> Source text
▬▬▬▬▬▬

A recent article came my way that was titled “Self-made millionaire: Not buying a home is the single biggest millennial mistake“. This is supposed to make the Millennials rush out the door and buy a home. Make no mistake the author of the article makes very good points. If you’re renting you’re just throwing money down the drain, especially if you’re renting in Toronto or Vancouver and paying $2,500 a month just to live paycheck to paycheck.
All those arguments make a lot of sense, but the article is very vague about the terms and details of how this person became a so called self-made millionaire. First off the article clearly originates from the United States. There’s mention of San Francisco and New York City so quite obviously the arguments are directed towards Americans.
So why is it so much more advantageous for Americans to buy home than Canadians? Let’s find out.
Prices Are Much Lower
Home prices in Canada on average are much higher than prices in America. Ever since the housing crash in 2008, Americans haven’t embraced home ownership as much as Canadians. In fact, housing prices have gone significantly higher in Canada especially in more developed cities like Toronto and Vancouver.
The average price of a home in Canada was $455,000 as recorded by CREA in January 2019. Zillow recorded the median price for US home prices to be $225,300 USD or $299,649 CAD. Now median and mean are not the same, but in general the homes being sold in the United States are not high end.
Real estate is local and all about location. In most urban areas, especially the world class cities, prices are highly inflated and much more. Even with expensive urban centers, that doesn’t mean there aren’t affordable places outside the big cities. However, in general Canada is more expensive than its American counterpart.
Total cost is important and I’ve written about why it’s more favourable to buy a house with a lower total cost than buying one with a higher cost. With a lower overall cost to own, it makes more sense for Americans to buy their homes.
This doesn’t mean that Canadians shouldn’t buy. There are plenty of cities where owning makes perfectly good sense because prices are low and incomes can support it. Places like Halifax come to mind. People trying to buy in expensive cities like New York City and Toronto can probably pass.
The key thing to remember is that what worked for the boomers who bought their homes in the 70’s and 80’s is not going to work the same for the current generation. Back then homes were around $30-50K and they lived through a glorious period of rapid inflation. That meant that when they took their loans prices just took off along with salaries. Now that central banks around the world are keeping inflation in check we can’t expect that phenomenon to happen.
Gone are the days where big loans from the past are erased with cheaper money in the future. You can see why buying a home for $300,000 makes a lot of sense a couple decades back because now salaries are inflated to $80,000 which makes it so much easier to pay off that home. That’s only a 3-4 times annual income. Nowadays homes are closer to $1.2M to $1.5M in popular cities. The likelihood that many of us will make $500,000 a year to pay off those houses in 20 years is going to be slim.

▬▬▬▬▬▬

> Directions
1. In the home-buying text, what average price for a home in Canada did CREA record in January 2019?
2. Print the home-buying text between "A recent article" and "directed towards Americans.", inclusive.
The lines in the source records have no role here.

Source records:

▬▬▬▬▬▬

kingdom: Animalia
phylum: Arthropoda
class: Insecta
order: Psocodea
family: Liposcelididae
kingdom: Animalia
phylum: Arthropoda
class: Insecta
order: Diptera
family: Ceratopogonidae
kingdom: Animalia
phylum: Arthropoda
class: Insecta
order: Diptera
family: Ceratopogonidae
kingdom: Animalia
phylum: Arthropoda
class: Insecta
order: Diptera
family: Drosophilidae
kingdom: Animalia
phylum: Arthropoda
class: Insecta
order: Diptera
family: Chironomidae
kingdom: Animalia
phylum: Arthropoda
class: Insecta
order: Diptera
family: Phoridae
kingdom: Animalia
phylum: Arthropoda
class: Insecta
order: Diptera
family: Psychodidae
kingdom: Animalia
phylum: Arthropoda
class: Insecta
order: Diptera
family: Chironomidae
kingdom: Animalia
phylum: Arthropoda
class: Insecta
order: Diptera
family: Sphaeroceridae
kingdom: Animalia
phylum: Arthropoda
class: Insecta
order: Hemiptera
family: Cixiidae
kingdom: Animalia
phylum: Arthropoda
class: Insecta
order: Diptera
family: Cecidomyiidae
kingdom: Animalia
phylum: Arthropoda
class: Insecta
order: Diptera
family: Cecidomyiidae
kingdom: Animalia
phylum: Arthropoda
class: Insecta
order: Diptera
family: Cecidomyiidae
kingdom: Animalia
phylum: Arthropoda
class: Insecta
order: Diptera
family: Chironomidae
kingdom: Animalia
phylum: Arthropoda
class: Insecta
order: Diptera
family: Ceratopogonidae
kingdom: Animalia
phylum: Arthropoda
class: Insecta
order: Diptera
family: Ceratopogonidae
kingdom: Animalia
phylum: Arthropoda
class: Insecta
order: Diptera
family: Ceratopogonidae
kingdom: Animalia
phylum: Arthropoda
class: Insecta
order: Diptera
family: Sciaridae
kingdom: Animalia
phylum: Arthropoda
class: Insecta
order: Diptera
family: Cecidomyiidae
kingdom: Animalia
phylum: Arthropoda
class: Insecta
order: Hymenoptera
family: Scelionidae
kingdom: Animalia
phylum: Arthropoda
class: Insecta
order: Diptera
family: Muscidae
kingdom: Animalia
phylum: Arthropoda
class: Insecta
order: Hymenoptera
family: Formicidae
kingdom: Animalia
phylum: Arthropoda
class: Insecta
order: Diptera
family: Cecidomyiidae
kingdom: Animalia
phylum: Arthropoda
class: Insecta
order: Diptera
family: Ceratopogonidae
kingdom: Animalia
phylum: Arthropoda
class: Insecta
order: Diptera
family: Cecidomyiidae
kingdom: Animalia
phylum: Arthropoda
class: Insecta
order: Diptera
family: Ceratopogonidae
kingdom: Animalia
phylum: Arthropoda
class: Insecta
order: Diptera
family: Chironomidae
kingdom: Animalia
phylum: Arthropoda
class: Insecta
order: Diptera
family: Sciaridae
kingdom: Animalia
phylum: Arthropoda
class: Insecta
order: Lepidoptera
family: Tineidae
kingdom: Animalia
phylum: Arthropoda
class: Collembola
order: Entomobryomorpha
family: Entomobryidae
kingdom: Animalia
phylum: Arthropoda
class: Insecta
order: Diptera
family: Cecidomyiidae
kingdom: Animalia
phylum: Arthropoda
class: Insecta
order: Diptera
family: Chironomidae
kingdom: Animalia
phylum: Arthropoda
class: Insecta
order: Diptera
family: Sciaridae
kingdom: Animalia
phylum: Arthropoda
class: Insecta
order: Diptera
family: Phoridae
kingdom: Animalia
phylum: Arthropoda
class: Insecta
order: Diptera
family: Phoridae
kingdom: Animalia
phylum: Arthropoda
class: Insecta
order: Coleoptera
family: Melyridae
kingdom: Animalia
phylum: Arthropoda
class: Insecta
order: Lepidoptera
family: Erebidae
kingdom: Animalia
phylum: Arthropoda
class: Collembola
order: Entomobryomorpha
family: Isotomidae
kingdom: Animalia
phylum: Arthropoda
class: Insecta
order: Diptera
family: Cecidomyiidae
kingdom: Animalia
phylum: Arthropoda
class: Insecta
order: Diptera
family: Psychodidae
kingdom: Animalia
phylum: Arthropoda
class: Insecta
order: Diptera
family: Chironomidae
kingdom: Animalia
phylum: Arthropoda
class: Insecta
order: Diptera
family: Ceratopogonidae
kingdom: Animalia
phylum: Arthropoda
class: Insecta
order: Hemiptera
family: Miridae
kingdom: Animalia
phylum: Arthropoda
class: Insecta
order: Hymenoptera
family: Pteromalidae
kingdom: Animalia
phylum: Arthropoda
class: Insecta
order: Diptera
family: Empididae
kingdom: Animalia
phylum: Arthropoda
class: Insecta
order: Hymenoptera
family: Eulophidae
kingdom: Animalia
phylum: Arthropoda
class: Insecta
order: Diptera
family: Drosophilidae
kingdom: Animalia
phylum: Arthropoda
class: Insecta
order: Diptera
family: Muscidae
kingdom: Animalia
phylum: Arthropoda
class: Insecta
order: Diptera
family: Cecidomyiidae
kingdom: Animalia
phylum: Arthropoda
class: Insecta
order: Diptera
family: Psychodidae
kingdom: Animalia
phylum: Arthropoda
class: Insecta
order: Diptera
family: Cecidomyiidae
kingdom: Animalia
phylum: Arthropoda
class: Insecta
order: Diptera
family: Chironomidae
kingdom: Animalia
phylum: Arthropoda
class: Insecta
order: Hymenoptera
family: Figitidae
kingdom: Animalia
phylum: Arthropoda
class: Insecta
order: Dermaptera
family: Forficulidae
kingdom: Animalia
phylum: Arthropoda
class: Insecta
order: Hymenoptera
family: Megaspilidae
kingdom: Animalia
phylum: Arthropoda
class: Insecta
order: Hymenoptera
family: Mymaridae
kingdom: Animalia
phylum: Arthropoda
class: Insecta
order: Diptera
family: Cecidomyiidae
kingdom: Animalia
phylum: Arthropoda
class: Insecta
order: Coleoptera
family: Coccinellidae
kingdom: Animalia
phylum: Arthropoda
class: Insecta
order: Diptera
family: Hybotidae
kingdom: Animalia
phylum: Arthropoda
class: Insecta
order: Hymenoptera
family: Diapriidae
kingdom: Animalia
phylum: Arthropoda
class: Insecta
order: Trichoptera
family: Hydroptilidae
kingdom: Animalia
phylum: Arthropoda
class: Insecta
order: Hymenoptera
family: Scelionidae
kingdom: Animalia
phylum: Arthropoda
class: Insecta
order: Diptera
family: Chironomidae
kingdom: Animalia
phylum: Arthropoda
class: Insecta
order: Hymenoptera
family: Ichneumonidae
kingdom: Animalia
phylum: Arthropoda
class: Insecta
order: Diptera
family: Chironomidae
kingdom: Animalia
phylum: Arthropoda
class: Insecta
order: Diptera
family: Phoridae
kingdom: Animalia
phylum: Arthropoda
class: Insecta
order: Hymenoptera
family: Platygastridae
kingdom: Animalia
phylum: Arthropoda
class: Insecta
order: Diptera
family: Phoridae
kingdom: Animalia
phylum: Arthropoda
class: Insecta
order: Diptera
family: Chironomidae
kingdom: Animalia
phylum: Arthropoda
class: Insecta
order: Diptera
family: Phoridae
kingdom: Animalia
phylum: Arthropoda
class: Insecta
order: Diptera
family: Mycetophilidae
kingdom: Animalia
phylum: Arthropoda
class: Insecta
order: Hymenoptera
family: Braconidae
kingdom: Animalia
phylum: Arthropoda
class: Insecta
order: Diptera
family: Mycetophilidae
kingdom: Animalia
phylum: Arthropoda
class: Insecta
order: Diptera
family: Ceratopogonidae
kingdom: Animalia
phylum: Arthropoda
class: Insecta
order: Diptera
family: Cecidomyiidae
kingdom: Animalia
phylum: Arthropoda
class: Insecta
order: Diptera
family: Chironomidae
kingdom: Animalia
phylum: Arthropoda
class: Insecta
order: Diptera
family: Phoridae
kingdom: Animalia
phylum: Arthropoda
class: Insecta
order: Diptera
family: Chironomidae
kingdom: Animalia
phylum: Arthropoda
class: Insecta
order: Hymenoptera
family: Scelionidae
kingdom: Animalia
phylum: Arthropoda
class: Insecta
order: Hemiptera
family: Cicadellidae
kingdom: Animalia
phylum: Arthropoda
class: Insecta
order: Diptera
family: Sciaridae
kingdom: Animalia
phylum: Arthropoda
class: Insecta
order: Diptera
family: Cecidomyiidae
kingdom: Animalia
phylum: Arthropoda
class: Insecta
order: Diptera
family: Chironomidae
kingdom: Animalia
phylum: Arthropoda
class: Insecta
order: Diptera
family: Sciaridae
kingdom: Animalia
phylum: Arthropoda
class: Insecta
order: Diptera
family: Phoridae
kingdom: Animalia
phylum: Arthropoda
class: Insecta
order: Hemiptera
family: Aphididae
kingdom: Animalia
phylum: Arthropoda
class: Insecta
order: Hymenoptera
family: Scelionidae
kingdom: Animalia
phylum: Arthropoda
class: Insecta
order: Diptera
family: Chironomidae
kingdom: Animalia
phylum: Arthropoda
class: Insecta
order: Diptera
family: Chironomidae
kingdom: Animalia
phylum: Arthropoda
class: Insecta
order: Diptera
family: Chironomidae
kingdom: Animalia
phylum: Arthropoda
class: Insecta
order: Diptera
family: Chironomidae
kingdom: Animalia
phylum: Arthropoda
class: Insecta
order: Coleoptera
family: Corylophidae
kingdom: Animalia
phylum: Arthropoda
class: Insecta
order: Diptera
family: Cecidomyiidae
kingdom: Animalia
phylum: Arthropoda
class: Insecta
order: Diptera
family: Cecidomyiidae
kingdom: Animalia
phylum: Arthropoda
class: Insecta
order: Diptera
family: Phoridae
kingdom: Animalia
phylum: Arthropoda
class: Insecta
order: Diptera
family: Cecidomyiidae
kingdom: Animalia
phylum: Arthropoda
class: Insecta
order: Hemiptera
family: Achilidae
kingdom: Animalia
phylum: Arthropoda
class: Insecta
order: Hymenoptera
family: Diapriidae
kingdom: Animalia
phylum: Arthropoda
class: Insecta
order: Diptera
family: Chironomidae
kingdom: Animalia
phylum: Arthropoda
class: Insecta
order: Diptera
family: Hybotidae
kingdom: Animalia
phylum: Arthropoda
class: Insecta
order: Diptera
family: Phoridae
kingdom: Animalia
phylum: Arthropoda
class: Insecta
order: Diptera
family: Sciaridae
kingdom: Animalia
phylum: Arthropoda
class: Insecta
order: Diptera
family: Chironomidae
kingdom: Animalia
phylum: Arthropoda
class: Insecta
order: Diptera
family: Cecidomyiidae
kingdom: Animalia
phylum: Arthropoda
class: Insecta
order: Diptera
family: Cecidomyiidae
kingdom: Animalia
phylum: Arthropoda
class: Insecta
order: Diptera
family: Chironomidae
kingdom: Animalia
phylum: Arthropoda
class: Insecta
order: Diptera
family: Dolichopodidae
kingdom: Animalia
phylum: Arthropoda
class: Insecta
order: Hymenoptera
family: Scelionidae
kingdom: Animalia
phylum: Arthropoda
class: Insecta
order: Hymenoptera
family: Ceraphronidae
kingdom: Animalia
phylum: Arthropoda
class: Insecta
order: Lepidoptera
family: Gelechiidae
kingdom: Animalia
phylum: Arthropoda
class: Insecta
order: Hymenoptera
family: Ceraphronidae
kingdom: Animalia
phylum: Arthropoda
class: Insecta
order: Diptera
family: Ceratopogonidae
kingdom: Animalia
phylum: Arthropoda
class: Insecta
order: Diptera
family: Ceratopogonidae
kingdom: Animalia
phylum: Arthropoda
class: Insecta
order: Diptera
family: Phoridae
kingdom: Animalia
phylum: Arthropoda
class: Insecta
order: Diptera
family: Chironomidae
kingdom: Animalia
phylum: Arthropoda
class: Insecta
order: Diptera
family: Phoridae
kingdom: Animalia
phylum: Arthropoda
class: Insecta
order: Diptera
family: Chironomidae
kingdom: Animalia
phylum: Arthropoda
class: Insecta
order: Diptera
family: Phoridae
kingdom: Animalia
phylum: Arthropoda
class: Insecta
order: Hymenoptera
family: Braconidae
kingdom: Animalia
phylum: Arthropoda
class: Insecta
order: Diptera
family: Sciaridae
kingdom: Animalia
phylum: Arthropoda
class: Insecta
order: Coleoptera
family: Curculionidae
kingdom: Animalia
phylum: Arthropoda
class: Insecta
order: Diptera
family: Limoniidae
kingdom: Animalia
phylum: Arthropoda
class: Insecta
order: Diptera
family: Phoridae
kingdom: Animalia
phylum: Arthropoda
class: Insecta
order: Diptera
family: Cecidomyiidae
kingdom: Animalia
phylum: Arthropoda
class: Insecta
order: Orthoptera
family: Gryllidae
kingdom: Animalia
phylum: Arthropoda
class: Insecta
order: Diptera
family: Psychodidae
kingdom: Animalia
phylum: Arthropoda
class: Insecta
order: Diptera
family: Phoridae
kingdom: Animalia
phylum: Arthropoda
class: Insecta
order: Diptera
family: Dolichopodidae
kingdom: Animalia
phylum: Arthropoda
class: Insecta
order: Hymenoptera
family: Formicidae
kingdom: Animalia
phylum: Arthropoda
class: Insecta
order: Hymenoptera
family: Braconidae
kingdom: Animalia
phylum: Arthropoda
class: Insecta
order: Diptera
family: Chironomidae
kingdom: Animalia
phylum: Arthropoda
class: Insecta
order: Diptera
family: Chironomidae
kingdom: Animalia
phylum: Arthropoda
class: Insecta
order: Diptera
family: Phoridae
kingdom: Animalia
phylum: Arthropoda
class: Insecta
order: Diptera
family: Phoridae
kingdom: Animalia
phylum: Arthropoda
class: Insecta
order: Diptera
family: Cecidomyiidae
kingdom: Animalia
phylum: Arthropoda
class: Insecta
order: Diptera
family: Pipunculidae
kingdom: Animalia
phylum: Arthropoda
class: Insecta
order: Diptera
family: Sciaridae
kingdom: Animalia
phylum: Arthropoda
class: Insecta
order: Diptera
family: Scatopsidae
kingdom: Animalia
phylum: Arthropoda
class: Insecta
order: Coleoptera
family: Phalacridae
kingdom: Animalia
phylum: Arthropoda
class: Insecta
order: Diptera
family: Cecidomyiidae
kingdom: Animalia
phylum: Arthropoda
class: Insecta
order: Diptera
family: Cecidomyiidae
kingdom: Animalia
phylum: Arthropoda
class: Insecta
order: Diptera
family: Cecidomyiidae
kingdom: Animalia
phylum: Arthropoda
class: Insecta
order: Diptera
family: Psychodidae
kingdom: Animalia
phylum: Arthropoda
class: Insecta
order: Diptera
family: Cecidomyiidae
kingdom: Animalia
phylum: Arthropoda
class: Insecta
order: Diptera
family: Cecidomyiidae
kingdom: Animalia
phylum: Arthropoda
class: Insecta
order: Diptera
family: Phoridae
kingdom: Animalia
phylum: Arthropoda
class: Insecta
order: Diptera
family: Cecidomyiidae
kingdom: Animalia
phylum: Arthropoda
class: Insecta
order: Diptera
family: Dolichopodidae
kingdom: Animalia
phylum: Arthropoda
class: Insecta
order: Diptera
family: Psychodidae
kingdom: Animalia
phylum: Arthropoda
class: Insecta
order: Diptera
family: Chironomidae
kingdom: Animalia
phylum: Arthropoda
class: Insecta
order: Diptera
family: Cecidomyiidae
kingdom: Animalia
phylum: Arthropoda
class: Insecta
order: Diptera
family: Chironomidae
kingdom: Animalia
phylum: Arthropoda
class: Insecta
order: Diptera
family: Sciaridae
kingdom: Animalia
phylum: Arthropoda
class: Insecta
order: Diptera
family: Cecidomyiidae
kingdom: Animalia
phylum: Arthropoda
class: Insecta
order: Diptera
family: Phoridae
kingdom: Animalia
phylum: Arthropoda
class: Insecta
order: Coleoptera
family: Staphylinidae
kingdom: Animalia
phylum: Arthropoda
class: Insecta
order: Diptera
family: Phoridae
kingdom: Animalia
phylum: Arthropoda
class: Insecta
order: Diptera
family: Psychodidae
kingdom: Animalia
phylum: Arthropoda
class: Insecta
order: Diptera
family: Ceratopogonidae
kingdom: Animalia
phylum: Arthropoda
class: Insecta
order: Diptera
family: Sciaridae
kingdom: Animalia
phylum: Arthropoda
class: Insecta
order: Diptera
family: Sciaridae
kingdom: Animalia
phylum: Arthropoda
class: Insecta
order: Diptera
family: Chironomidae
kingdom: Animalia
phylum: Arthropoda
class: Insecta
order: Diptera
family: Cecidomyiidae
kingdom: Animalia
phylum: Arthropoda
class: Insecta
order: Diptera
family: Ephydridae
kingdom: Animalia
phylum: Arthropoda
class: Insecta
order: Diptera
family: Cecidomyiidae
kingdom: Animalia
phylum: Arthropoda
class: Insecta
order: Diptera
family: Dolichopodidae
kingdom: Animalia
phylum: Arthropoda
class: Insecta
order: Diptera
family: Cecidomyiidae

▬▬▬▬▬▬

> Responses to the tasks
1. $455,000

2.
A recent article came my way that was titled “Self-made millionaire: Not buying a home is the single biggest millennial mistake“. This is supposed to make the Millennials rush out the door and buy a home. Make no mistake the author of the article makes very good points. If you’re renting you’re just throwing money down the drain, especially if you’re renting in Toronto or Vancouver and paying $2,500 a month just to live paycheck to paycheck.
All those arguments make a lot of sense, but the article is very vague about the terms and details of how this person became a so called self-made millionaire. First off the article clearly originates from the United States. There’s mention of San Francisco and New York City so quite obviously the arguments are directed towards Americans.